Rogério Sganzerla, vampiro

Senhoras e senhores: não deixem de ir ver nossos filmes, mas, por favor, não percam muito tempo com nossas mensagens neutras, não levem muito a sério nosso cinema industrial (?) e muito menos o de autor. Fazem muito bem, porque, como a Argentina e o México, São Paulo está atrasada vinte anos em matéria de cinema.

O parágrafo acima é de Rogério Sganzerla, responsável por A Mulher de Todos, cartaz do Art Palácio, Belas Artes e circuito. Julio Bracho, medíocre diretor mexicano, também tem um filme chamado La Mujer de Todos, mas isso não interessa. Sganzerla realizou em 68 um dos filmes mais inteligentes da década de 60: O Bandido da Luz Vermelha, coqueluche dos novos valores do cinema brasileiro. Falando em direção a Augusto e Haroldo, Rogério disse que "o grande problema continua sendo o da diluição oficial dos novos valores". Para alguns, isso é uma tragédia, mas para o público é bom que a inovação seja diluída na redundância. A Mulher de Todos poderia ser um copo de sangue, mas só alguns poucos estão interessados em beber sangue. Se Luz Vermelha tinha 70% de informação nova, A Mulher de Todos tem 30% e o resto é diluição, redundância estratégica.

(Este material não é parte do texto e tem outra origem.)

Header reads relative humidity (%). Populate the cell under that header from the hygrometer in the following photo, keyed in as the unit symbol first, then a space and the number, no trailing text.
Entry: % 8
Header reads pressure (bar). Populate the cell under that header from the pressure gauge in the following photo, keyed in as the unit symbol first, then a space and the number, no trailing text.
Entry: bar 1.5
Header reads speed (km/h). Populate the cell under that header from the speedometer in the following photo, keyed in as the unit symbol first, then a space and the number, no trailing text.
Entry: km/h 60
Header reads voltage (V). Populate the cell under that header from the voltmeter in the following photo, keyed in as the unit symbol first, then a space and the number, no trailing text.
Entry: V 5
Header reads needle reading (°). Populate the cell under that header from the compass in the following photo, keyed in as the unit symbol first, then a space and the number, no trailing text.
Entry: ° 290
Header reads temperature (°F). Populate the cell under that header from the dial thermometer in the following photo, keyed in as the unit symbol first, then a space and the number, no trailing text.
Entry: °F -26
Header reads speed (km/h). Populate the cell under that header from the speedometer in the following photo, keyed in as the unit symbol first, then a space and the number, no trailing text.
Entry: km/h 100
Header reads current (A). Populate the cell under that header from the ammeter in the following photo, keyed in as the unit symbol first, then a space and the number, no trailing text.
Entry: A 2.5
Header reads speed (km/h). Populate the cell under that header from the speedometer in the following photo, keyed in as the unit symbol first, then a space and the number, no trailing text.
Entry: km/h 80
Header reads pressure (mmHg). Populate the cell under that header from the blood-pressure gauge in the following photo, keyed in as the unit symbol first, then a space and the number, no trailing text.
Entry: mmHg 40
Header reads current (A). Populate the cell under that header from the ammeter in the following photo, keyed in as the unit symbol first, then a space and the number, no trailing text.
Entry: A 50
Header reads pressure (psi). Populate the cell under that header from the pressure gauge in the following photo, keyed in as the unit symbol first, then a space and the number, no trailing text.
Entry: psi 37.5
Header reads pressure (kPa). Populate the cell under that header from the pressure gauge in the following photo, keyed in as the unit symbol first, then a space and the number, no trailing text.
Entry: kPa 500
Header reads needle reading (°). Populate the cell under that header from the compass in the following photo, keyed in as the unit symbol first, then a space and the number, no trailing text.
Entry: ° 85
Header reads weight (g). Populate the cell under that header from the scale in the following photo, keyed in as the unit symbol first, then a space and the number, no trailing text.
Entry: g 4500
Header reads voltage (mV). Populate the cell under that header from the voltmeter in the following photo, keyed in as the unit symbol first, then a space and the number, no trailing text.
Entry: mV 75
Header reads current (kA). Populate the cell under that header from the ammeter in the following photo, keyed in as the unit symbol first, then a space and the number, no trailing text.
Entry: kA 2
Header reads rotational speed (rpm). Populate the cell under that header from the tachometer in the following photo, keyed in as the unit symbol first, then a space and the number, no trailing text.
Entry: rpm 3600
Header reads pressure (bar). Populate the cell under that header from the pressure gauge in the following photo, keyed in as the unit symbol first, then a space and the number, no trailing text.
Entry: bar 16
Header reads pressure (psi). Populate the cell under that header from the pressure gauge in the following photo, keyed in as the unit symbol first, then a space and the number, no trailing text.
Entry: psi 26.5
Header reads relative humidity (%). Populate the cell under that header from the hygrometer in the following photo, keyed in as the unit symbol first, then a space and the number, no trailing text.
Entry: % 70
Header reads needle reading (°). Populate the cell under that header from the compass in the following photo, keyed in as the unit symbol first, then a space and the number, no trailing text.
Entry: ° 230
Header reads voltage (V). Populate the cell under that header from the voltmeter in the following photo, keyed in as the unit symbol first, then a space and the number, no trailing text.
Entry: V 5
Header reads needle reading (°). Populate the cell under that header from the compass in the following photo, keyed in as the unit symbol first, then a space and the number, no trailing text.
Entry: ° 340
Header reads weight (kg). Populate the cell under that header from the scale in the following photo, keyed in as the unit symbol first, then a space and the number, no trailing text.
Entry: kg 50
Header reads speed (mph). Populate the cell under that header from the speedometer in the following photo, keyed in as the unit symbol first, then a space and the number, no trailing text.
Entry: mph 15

Aqui Rogério liberta-se mais das influências, satisfaz mais ao público, afasta-se da inteligentzia colonialista. A criticalha, desmunhecante e descotovelada, está detestando o filme. Eu mesmo, quando digo isso, não o faço como "crítico de cinema" (os boçais são eles, recalcados ou reprimidos que não sabem o a-b-c: só pode haver crítica quando os problemas pessoais estão superados): vocês lendo a opinião de um cara que está muito ligado ao cinema brasileiro em geral, paulista em particular. Gostaria de escrever muito sobre A Mulher de Todos, sobre Rogério Sganzerla, jovem artesão da sintaxe cinematográfica. Mas não vou escrever coisa nenhuma: não vou esmiuçar nada, porque tenho um compromisso comigo mesmo: fazer os meus próprios filmes. Sobre A Mulher digo apenas que é um filme belíssimo, admirável por conseguir uma abordagem até requintada, mesmo filmando a cafonice e o ridículo. É um filme pessoal no melhor sentido: como todo inventor que se preze, Rogério pode se neurotizar com sua problemática pessoal, mas para nós o importante é que ele assume e desenvolve tudo isso no plano crítico, no plano antropofagicamente crítico.